Há alguma diferença entre o Tempo enquanto divindade mitológica que devora e quer mais e o tempo/vida que alimenta ilusões para depois devorar? Cronos, o Tempo, devorou seus próprios filhos, vivia desesperadamente cumprindo seu destino de regular a vida, revolucionar constantemente a natureza, e está provado que ainda hoje não conseguiu seus intentos, pois ele mesmo faz e ele mesmo destrói. Por sua vez, o tempo/vida, esse que se mostra no ontem e no hoje, fiel filho do outro tempo, nada mais faz do que temer que o seu pai venha lhe devorar, e por isso mesmo se antecipa aos fatos e vai destruindo tudo aquilo que egoisticamente se dizia sólido, indestrutível.
Verdade é que tudo na vida se fez refém do tempo. Das suas noites chegam as dores de um passado que atiça o lado mais perverso da memória, que é o de lembrar coisas tristes, e deixam em estado de constante instabilidade as situações, por temor de ser a próxima vítima, pelo medo de ser também devorado, pelo pavor de que lhe aconteça o indesejável.
Mas são as noites do tempo com os seus exemplos que nada mais são do que as lições que os seres humanos nunca têm tempo de aprender.

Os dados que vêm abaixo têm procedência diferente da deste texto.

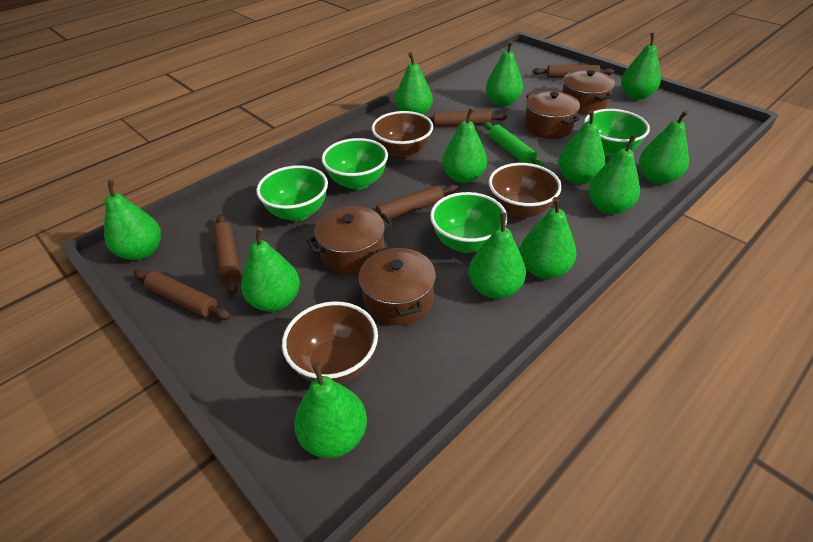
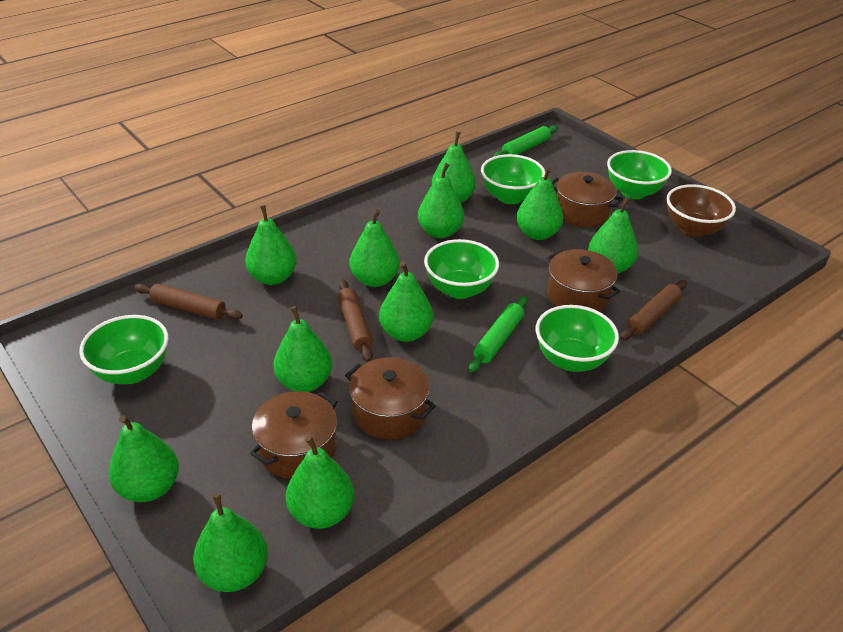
brown bowl: [282,301,378,384] [372,111,433,159] [489,163,562,219] = 3 -> [666,184,736,237] = 1
brown rolling pin: [134,270,231,320] [213,214,240,295] [376,185,458,222] [428,110,507,127] [533,65,614,78] = 5 -> [134,284,242,320] [338,279,373,362] [620,280,687,341] = 3
green bowl: [256,165,328,221] [322,138,388,190] [430,192,508,253] [584,109,650,157] = 4 -> [79,315,168,384] [424,239,499,299] [481,154,545,204] [536,305,619,372] [607,150,672,199] = 5
green pear: [104,180,161,260] [241,227,300,312] [294,362,367,458] [395,52,433,115] [442,108,487,183] [469,213,526,299] [486,41,523,106] [520,197,577,279] [558,110,605,185] [589,135,640,214] [621,33,661,100] [639,110,689,184] = 12 -> [109,415,179,502] [193,493,268,592] [245,205,297,285] [273,306,332,392] [286,436,354,529] [350,209,400,287] [379,261,433,342] [418,163,464,238] [432,132,476,203] [516,167,563,240] [588,197,638,274] = 11
green rolling pin: [484,122,545,167] = 1 -> [469,296,528,373] [493,125,558,157] = 2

Quanto se chega ao imaginado estágio do conhecimento, da sabedoria, da experiência pelos passos caminhados, então vem o tempo e chama para si tudo que se dizia existir. E então tudo volta a ser noite, nas noites do tempo.

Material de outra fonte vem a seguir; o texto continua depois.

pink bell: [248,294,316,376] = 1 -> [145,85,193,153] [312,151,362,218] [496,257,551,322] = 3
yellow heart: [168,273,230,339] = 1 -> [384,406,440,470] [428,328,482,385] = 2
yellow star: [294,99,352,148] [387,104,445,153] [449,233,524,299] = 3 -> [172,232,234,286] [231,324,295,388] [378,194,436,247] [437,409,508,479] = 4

Verdade é que as manhãs existem, a madrugada se vai, o mundo acorda, e vem o sol, os dias, as tardes, o entardecer, a penumbra, a noite e novamente a madrugada, tudo num percurso do tempo. E existem os segundos, os minutos, as horas, os dias, as semanas, os meses, os anos, os séculos, a história, e tudo num ciclo de tempo. E o que se colhe nisso e disso tudo, senão a certeza de ser um grão nessa imensidão que durará até chegar a fome do tempo. Daí que o falso brilho que temos hoje, amanhã, quando muito, será somente uma réstia de qualquer memória nas noites do tempo.